▶ _The request_
Please render every line of the material below as a numbered list, leaving out the blank lines.

+===+

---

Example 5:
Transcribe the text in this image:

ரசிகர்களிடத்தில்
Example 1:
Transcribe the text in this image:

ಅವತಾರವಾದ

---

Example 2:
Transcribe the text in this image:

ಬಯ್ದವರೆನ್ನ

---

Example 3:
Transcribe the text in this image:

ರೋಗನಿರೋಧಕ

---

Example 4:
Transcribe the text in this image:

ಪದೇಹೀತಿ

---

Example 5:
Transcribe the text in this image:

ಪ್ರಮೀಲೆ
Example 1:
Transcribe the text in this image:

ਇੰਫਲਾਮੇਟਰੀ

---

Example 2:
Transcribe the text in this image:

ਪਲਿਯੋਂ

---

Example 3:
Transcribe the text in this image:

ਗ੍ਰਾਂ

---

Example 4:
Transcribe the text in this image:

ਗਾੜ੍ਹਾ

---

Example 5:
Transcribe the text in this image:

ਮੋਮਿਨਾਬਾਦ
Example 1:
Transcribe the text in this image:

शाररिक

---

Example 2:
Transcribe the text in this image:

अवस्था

+===+

▶ _Response_
1. ---
2. Example 5:
3. Transcribe the text in this image:
4. ரசிகர்களிடத்தில்
5. Example 1:
6. Transcribe the text in this image:
7. ಅವತಾರವಾದ
8. ---
9. Example 2:
10. Transcribe the text in this image:
11. ಬಯ್ದವರೆನ್ನ
12. ---
13. Example 3:
14. Transcribe the text in this image:
15. ರೋಗನಿರೋಧಕ
16. ---
17. Example 4:
18. Transcribe the text in this image:
19. ಪದೇಹೀತಿ
20. ---
21. Example 5:
22. Transcribe the text in this image:
23. ಪ್ರಮೀಲೆ
24. Example 1:
25. Transcribe the text in this image:
26. ਇੰਫਲਾਮੇਟਰੀ
27. ---
28. Example 2:
29. Transcribe the text in this image:
30. ਪਲਿਯੋਂ
31. ---
32. Example 3:
33. Transcribe the text in this image:
34. ਗ੍ਰਾਂ
35. ---
36. Example 4:
37. Transcribe the text in this image:
38. ਗਾੜ੍ਹਾ
39. ---
40. Example 5:
41. Transcribe the text in this image:
42. ਮੋਮਿਨਾਬਾਦ
43. Example 1:
44. Transcribe the text in this image:
45. शाररिक
46. ---
47. Example 2:
48. Transcribe the text in this image:
49. अवस्था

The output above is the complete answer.